Jephir Treks America: Bumbling Through Central America

A 6 week adventure in gastronomica, sights, and observation.

Wednesday, September 08, 2004

Rules of the Road (part dux)

(For those of you unfamiliar with our first installment, swing by Rules of the Road part 1)

Again I write all wacked out due to lack of sleep. 3 hours yesterday due to warm weather, ping pong and excessive amounts of caffeine.

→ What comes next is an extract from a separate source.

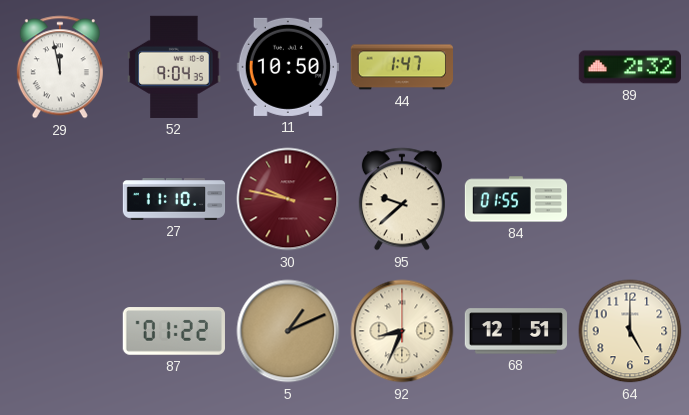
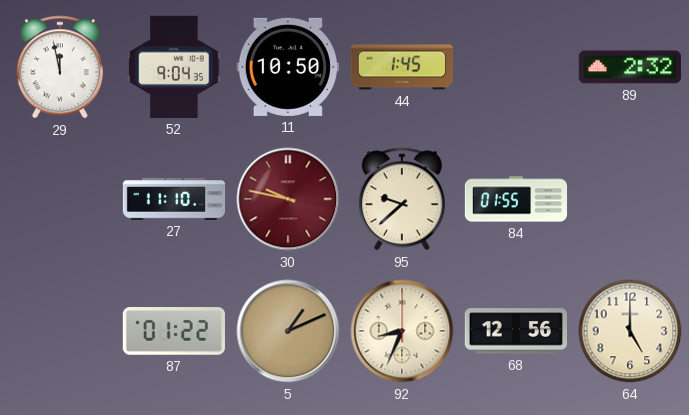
44: 1:47 -> 1:45
68: 12:51 -> 12:56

Here we go...

9. Know your sources - at least when it comes to food.
Purchase, find, or, as Che' would put it, appropriate as many groceries as possible from farms, farmer's markets and food co-ops.

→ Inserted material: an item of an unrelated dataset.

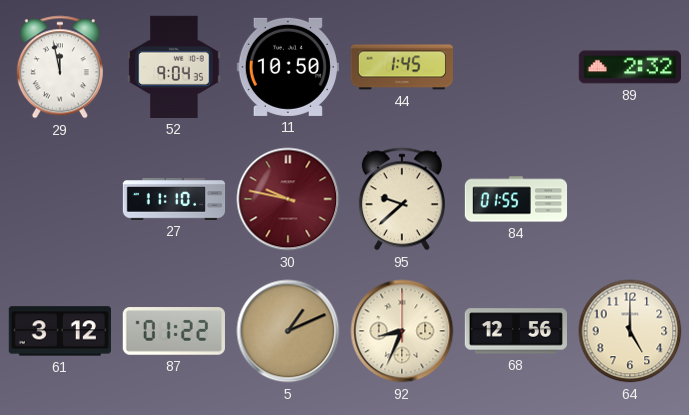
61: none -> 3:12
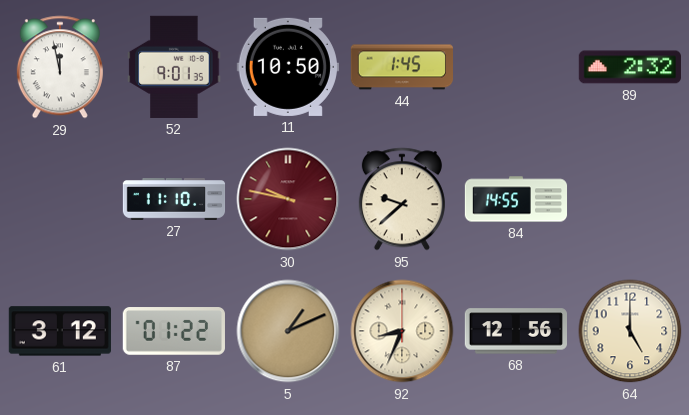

10. It's called revolving debt for a reason...
Taking our cues from the lack of fiscal responsibility by our current president, we shall not bother ourselves with balancing a budget. Why pay now when there are fewer people to tax in the future? Maybe we'll just try to rehabilitate some oil fields for spare cash - that worked, didn't it?

11. Detours are the destination.
What's luxury without a bit of eye candy? It's important to note that possible points of interest include the Corn Palace (Mitchell, SD), microbreweries, decent coffeeshops and all of Nebraska. (you think I'm kidding, don't you - just wait for the pictures)

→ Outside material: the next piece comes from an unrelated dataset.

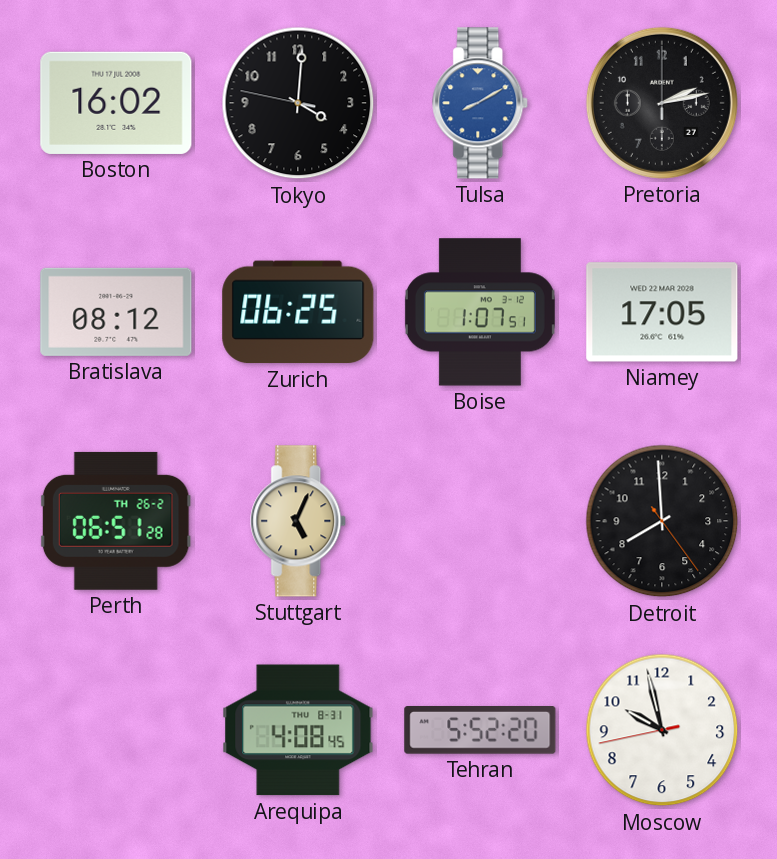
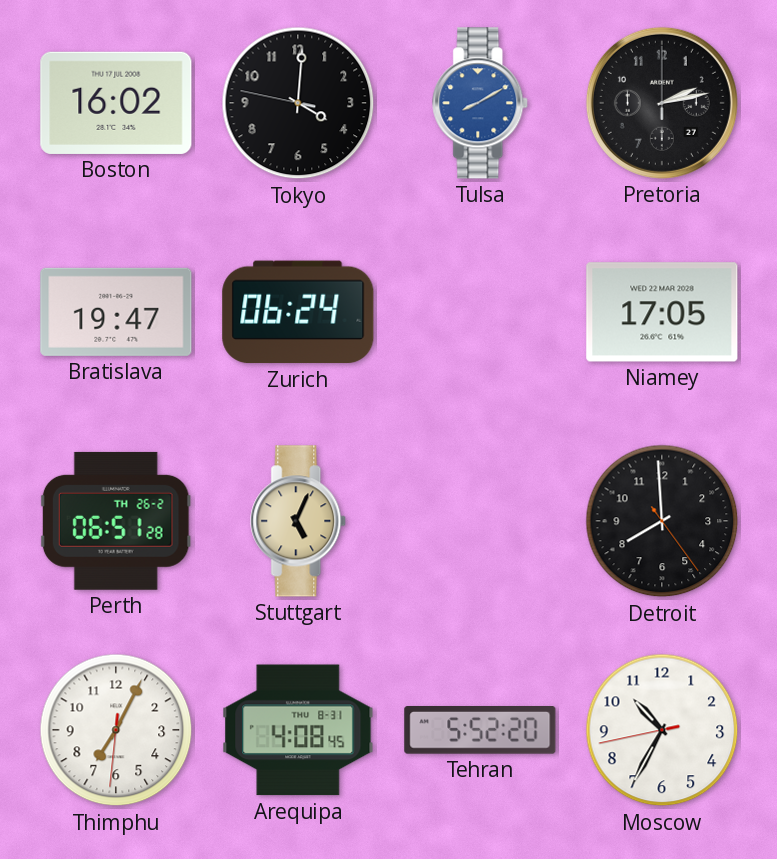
Bratislava: 08:12 -> 19:47
Zurich: 06:25 -> 06:24
Boise: 1:07 -> none
Thimphu: none -> 7:04
Moscow: 9:57 -> 10:34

12. Keep in mind our time frame so as to avoid breaking rules 2 & 3.
Aaaah, and you're wondering what the hell our timeframe is. Frankly, so are we.

13. Gleefully cross and recross border.
Geese fly south for the winter. Fools make for the north pole. And in between? Flip-floppers like us searching for aforementioned fools (see rule #16).

14. Update weblog at least every 3 days.
For all our adoring fans. In lieu of email. And phone calls. Oooh yeah, I knew I liked this Internet thingy.

15. Spend at least 1 hour/day writing and documenting.
Comes naturally to some people. Others need a bit more prompting. Pairs nicely with rule #14.

16. Spread the word about UnoTraveler.
Hey you! Click on that link! Over there! (other methods of coercion will include magnets, stickers, spray paint, words from our mouths, body paint, and that staple of our current war on terror, duct tape (don't ask).

17. Experience Organic Farming
But what is experience?

18. Investigate metaphysical topics without coming to any kind of solution.
See rule #17. Also, this fella.

19. Abandon any rule which throws off rule #1, especially rule #1.
This rule has been preemptively applied to the following rules:
Rule # 63. Participate in weekly annoy-a-thons, preferably when in the car or over-tired.
Rule # 1,028. Put "flame retardant" to the test.
Rule # 109. Whenever the situation arises, rape the horses and ride off on the women.

Enough silliness. Back to Dr. Seuss tributes.